Art and the unseen

Art and the unseen

The Memorial Art Gallery’s “Hidden Passions: Inspiring Conversations about Hyphenated Lives” is in its third season of celebrating the creative lives and private hobbies of Rochesterians.

“Hidden Passions puts our friends and neighbors center-stage so that we can marvel at the extraordinary creative adventures happening all around us … and perhaps find inspiration for our own,” says Jonathan Binstock, the Mary W. and Donald R. Clark Director of the Memorial Art Gallery.

Here, we highlight one member of the University community who is being featured this season.


Like many college students at the University of Rochester who thrive on the school’s open curriculum, Dan Hargrove ’17 (KEY) has multiple interests that he pursues with equal vigor. When he appears this week at the Memorial Art Gallery’s monthly series “Hidden Passions,” the international relations major will be talking about two distinct pursuits.

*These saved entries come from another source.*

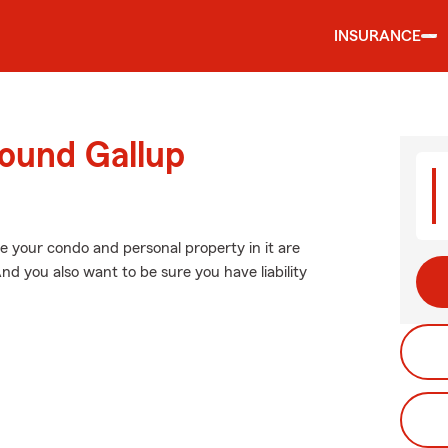
INSURANCE
round Gallup
e your condo and personal property in it are
nd you also want to be sure you have liability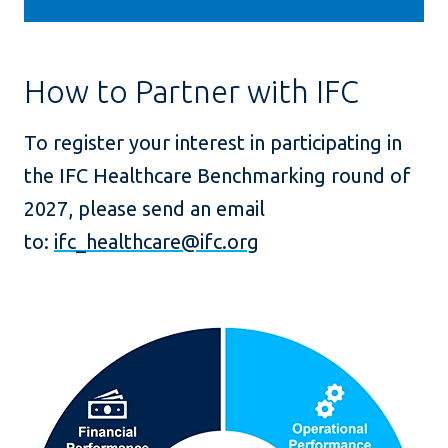
How to Partner with IFC
To register your interest in participating in
the IFC Healthcare Benchmarking round of
2027, please send an email
to:
ifc
_
healthcare@ifc.org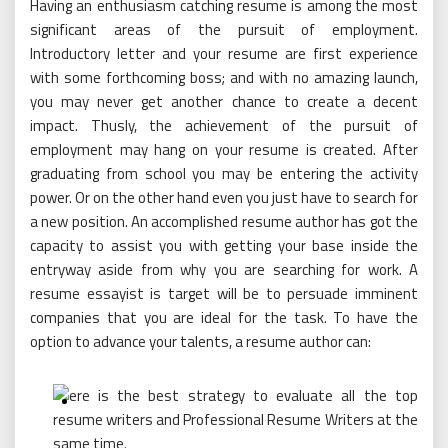
Having an enthusiasm catching resume is among the most
significant areas of the pursuit of employment.
Introductory letter and your resume are first experience
with some forthcoming boss; and with no amazing launch,
you may never get another chance to create a decent
impact. Thusly, the achievement of the pursuit of
employment may hang on your resume is created. After
graduating from school you may be entering the activity
power. Or on the other hand even you just have to search for
a new position. An accomplished resume author has got the
capacity to assist you with getting your base inside the
entryway aside from why you are searching for work. A
resume essayist is target will be to persuade imminent
companies that you are ideal for the task. To have the
option to advance your talents, a resume author can:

University of Rochester Key scholar Daniel Hargrove is pictured with his art in Hoeing Hall February 2, 2017. Hargrove is one of the four undergrads presenting at the student edition of MAG’s Hidden Passions February 9. // photo by J. Adam Fenster / University of Rochester

The first is his art. With no formal training, Hargrove has honed his craft, creating detailed, colorful ink and watercolor marker drawings. His work, which he showcases in an online portfolio at Danielhargrove.com, features vibrant scenes of surreal worlds as well as collage-style pieces.

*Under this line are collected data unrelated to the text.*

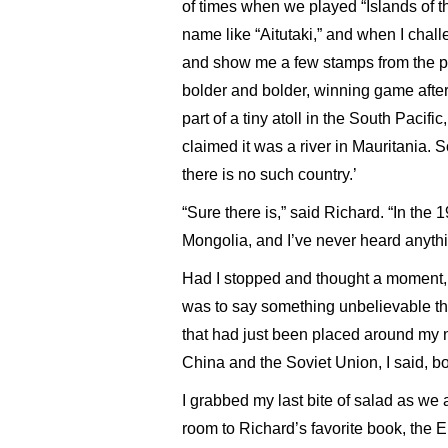
of times when we played “Islands of t
name like “Aitutaki,” and when I chall
and show me a few stamps from the p
bolder and bolder, winning game after
part of a tiny atoll in the South Pacifi
claimed it was a river in Mauritania. So
there is no such country.’
“Sure there is,” said Richard. “In the
Mongolia, and I’ve never heard anythin
Had I stopped and thought a moment, I
was to say something unbelievable that
that had just been placed around my 
China and the Soviet Union, I said, bo
I grabbed my last bite of salad as we 
room to Richard’s favorite book, the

He’ll also be discussing the coral reef he created and has maintained in an aquarium at home since he was 14 years old. He says it took a lot of trial and error to find the right balance of proteins, light, and coral species to best sustain his small ecosystem. In addition to the coral, there are five fish living in the reef today—two clownfish, two eels, and a lawnmower blenny—which Hargrove describes as a comical fish with eyebrows.

His interest in art was piqued during his junior year of high school, after a visit to the Metropolitan Museum of Art with his father. After that visit, Hargrove’s parents “gave him supplies and let him go.”

He notes that he comes from an artistic family. His great aunt, Riva Helfond, was an artist with the Works Progress Administration, the federally funded program that provided jobs to unemployed people during the Great Depression of the 1930s.

Hargrove has maintained a coral reef in his New Jersey home since he was a teenager. (Photo provided by Daniel Hargrove

Hargrove says his desire to spend time working on his art motivates him to finish his schoolwork. “I’m always doodling,” he says. This year, he’s serving as art director for ArtAwake, a student-run festival that aims to bring art to a vacant space in the city of Rochester.

As for coral reefs, that interest, too, began after a childhood outing—in this case, after a visit to an aquarium with his grandmother in Virginia Beach. Inspired by his experience interacting with stingrays and other sea life, Hargrove installed a 4x2x2-foot aquarium and created a coral reef in his room.

Since he travels home to Essex Fells, New Jersey, only once or twice a semester, his mother helps maintain the reef by scraping algae off the tank throughout the week.

Is there a common thread between his interest in art and coral reefs? Hargrove says it’s his interest in what you don’t always see. For art, it’s the process and inspiration behind its creation. In his coral reef, it’s the tiny creatures—such as a sea cucumber or sea serpent— that you don’t see when the tank’s lights are on.

“It’s like having a slice of the ocean,” he says.